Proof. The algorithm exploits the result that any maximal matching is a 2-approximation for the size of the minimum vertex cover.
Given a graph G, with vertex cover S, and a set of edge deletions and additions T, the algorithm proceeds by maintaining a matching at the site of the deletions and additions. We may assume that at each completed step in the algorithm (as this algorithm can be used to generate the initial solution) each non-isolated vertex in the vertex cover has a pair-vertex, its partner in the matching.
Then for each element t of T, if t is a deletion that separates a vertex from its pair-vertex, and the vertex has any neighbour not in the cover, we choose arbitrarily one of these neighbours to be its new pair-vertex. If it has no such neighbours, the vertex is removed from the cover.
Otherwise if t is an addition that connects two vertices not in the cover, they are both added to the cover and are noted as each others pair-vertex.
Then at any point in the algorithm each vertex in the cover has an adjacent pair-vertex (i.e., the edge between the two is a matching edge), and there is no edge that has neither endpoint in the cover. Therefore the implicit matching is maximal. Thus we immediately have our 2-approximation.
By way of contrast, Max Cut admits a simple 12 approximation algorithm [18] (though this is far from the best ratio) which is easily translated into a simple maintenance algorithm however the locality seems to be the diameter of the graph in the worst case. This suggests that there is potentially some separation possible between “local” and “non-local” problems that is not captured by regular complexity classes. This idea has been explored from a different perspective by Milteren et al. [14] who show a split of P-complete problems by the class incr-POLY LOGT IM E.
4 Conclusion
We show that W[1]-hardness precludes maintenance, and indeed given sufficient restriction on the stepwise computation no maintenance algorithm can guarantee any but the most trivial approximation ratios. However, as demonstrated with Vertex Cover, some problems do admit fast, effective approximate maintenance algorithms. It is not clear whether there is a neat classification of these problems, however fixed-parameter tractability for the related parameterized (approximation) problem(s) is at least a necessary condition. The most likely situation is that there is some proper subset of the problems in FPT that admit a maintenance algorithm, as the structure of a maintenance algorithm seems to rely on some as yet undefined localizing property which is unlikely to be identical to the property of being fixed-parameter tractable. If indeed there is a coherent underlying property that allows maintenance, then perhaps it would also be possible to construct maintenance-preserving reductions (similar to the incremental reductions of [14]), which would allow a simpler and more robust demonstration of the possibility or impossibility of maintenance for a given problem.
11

^^^^

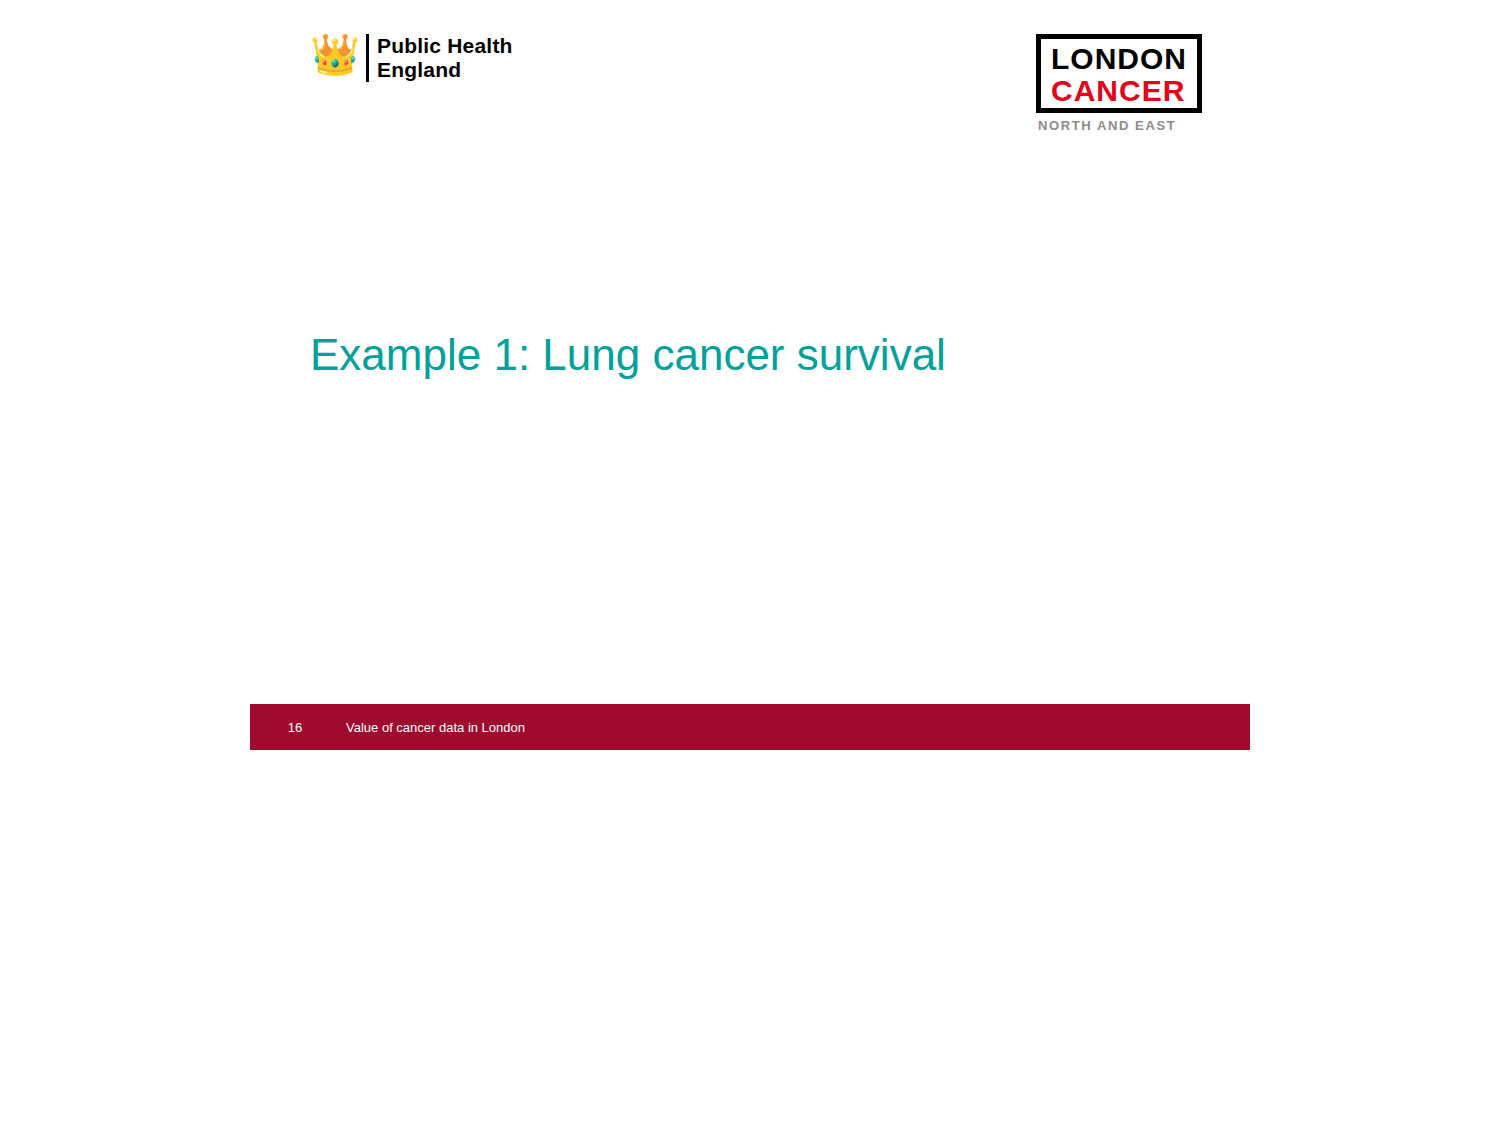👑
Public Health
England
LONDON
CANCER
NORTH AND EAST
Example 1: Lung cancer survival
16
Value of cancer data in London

^^^^

Of the lines above, retype only those from the line containing "Public Health" through the line containing "Value of cancer data in London", including both, exactly.

◆ OUTPUT OF THE TASK:
Public Health
England
LONDON
CANCER
NORTH AND EAST
Example 1: Lung cancer survival
16
Value of cancer data in London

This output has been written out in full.